In Part 1, I proposed a thought experiment: Where would Neo-Paganism be today without Wicca? I began by tracing the development of Neo-Paganism from it earliest origins in the Romantic Movement through the Sixties Counterculture, in order to show that the Neo-Pagan revival was inevitable, even in absence of Gerald Gardner and Wicca. In this Part, I want to try to imagine what Neo-Paganism would look like without Wicca. For those who came to Paganism via Wicca, it might be difficult to imagine Paganism without Wicca’s influence. But it is possible to conceptually separate Wicca and Neo-Paganism, at least partially.
Esotericism, Wicca, and Neo-Paganism
First in order to distinguish Wicca and Neo-Paganism, it is necessary to understand the how occultism or esotericism intersects with both. Not too long ago, a discussion about this issue took place on Facebook. Jason Mankey responded with a post in which he acknowledged that, without the occult, we might still have Neo-Paganism, albeit in a very different form. But what is occultism?
The “occult” is more or less synonymous with “esoteric”. The only difference is that the former sometimes carries a pejorative connotation and the latter tends to be used more in academic discourse. Esotericism refers to a nexus of related quasi-religious movements, sometimes called the “Western Esoteric Tradition” or the “Western Mystery Tradition”, which includes elements of Neoplatonism, Gnosticism, Hermeticism, Kaballah, ceremonial magic (or “magick”), astrology, alchemy, tarot, spiritualism, and Theosophy, and the philosophies of Jacob Bohme, Franz Mesmer, Emanuel Swedenborg, Helena Blavatsky, Rudolph Steiner, and Aleister Crowley. The common trait among these movements is the notion that there is secret or hidden (i.e., “occult”) knowledge which available only to a small elect group and only through intense study. This knowledge often takes the form of a system of hidden correspondences between levels of reality. Esotericism entered Neo-Paganism largely through Wicca, and it entered Wicca through Gerald Gardner and his association with Rosicrucianism, the Order of the Golden Dawn, and Aleister Crowley.

Extracted data entries:

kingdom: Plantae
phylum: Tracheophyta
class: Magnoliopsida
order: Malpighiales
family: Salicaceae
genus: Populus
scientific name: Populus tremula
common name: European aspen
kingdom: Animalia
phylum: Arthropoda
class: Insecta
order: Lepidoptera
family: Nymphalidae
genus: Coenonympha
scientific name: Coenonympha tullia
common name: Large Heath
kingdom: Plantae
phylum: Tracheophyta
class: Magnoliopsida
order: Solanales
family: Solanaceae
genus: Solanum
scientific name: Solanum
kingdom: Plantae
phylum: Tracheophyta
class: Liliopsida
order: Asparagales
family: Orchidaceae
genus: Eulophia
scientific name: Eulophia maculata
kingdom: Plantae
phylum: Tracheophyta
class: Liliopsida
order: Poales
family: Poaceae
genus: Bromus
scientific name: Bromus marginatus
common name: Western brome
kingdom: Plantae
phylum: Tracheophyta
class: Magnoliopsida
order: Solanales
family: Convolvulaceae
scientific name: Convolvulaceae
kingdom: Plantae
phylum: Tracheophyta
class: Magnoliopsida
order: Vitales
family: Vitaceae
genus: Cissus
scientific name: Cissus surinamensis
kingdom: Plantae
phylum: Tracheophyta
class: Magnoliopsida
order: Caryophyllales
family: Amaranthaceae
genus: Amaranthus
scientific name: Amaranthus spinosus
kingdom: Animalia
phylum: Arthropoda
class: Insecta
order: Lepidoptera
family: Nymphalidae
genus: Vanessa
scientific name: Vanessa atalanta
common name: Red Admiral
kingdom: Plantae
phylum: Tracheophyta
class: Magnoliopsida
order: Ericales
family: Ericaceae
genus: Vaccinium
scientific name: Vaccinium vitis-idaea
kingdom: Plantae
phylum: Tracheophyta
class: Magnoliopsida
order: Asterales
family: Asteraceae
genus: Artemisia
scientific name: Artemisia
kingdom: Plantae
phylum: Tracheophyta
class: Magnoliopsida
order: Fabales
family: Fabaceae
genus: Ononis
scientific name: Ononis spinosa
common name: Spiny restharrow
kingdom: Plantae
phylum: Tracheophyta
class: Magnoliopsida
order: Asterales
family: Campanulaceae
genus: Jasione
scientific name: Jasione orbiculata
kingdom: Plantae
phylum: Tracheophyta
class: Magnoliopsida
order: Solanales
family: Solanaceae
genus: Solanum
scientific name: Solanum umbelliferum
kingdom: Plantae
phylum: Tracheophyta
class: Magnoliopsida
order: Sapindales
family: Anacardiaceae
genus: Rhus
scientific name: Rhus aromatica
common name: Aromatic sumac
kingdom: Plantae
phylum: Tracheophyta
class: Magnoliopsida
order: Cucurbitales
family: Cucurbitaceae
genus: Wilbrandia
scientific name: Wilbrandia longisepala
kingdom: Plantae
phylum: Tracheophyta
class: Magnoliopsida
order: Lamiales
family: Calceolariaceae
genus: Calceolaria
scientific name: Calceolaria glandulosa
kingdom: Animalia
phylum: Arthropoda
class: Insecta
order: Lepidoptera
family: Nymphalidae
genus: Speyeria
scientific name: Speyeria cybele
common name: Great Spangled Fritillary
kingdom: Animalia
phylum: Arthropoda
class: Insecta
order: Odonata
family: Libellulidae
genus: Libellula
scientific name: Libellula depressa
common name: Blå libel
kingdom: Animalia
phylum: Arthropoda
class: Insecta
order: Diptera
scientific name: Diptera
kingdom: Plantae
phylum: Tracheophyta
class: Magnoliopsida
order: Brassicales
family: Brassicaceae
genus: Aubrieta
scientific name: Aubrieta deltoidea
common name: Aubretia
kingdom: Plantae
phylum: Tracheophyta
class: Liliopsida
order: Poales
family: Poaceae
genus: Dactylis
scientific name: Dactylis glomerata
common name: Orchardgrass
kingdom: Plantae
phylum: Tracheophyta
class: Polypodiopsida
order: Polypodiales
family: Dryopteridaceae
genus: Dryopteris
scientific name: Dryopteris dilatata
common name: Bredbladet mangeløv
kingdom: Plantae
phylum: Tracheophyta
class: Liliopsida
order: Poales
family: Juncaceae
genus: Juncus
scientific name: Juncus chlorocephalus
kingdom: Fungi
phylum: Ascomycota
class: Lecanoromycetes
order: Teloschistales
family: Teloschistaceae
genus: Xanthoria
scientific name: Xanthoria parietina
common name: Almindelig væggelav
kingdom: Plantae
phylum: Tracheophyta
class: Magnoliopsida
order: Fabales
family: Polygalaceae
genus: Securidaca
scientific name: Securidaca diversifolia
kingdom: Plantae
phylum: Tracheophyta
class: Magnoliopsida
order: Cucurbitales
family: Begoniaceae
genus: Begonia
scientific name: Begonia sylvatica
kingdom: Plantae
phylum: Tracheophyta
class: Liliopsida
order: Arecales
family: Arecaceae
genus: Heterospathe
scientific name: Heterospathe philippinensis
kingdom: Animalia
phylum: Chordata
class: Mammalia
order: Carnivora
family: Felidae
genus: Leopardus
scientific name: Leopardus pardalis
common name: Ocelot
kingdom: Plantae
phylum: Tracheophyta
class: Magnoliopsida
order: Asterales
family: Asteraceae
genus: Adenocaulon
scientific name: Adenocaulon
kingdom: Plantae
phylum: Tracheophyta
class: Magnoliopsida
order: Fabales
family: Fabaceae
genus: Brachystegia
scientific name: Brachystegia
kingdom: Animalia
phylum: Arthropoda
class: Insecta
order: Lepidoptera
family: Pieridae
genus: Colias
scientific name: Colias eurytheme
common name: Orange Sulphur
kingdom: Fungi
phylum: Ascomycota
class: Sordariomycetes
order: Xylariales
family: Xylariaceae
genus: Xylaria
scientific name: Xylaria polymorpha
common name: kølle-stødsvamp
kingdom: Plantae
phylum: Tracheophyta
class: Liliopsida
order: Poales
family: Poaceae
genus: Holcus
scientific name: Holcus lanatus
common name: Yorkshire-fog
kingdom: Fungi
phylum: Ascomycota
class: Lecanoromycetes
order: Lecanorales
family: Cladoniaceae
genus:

Aim 1:
Answer these from the text on Wicca and Neo-Paganism:
(a) Who replied on Facebook with a post saying that, without the occult, we might still have Neo-Paganism?
(b) Of "occult" and "esoteric," which term tends to be used more in academic discourse?
(c) Through whom did esotericism enter Wicca?
Aim 2:
Carry the text on Wicca and Neo-Paganism forward from its last sentence.

Exercise response 1:
(a) Jason Mankey
(b) "Esoteric"
(c) Gerald Gardner

Exercise response 2:
Several academics have attempted to distinguish esotericism from Neo-Paganism. In 1987, Robert Ellwood and Harry Partin, in reviewing the Neo-Pagan scene, observed a distinction between the British-influenced esoteric groups and the more nature-oriented forms of Neo-Paganism:
“The Neo-Pagan movement breaks down into two broad categories: the magical groups, deeply influenced by the model of the Order of the Golden Dawn, the O.T.O., and Crowley; and the nature oriented groups. The former are the more antiquarian; they love to discuss editions of old grimoires, and the complicated histories of groups an lineages. They delight in precise and fussy ritualism, though the object is the evocation of intense emotional power […]
“The pagan nature-oriented groups are more purely romantic; they prefer woodsy setting to incense and they dance and plant trees. They are deeply influenced by Robert Graves, especially his White Goddess. They are less concerned with evocation than celebration of the goddesses they know are already there. The mood is spontaneous rather than precise, though the rite may be as beautiful and complex as a country dance. […]
“Wicca itself is in the middle between magic and nature-oriented groups.”
— Robert Ellwood and Harry Partin, Religious and Spiritual Groups in Modern America
Elsewhere, Ellwood distinguished “occult groups”, which “offer initiation into expanded consciousness through a highly structured production of internal experiences and impartation of knowledge”, from “neopagan groups”, “which promote a new vision of man’s relation to nature, the archetypes of the unconscious, and the passions”.
Similarly, in New Age Religion and Western Culture: Esotericism in the Mirror of Secular Thought, Wouter Hanegraaff observed “that Wicca is a neopagan development of traditional occultist ritual magic, but that the later movement is not itself pagan.” In fact, Hanegraaff admits that he might not have even included Wicca in his survey of Neo-Paganism if it had remained a “relatively self-contained England-based occultist religion”. Likewise, in Wicca and the Christian Heritage, Jo Pearson questions whether Wicca can even be considered a form of Neo-Paganism. She writes: “In many ways initiatory Wicca can be regarded as existing on the margins of Paganism.”
Obviously, in reality, things get quite a bit fuzzier than some of these quotes suggest. Rather than drawing a bright line, I think it would be more accurate to speak of degrees of difference. It might be helpful to think of Neo-Paganism and esotericism as two circles circumscribing different cultural phenomena with overlapping circumferences. Wicca falls within the overlapping area.
What would Neo-Paganism look like without without Wicca?
So when we talk about taking the Wicca out of Neo-Paganism, we are essentially talking about taking the esotericism out of Neo-Paganism — removing the entire red circle from the Venn diagram above. What would a purely “exoteric” Neo-Paganism look like? For those who came to Paganism via Wicca or practice a Wiccanate form of Paganism, it may be difficult to imagine that there would be anything left.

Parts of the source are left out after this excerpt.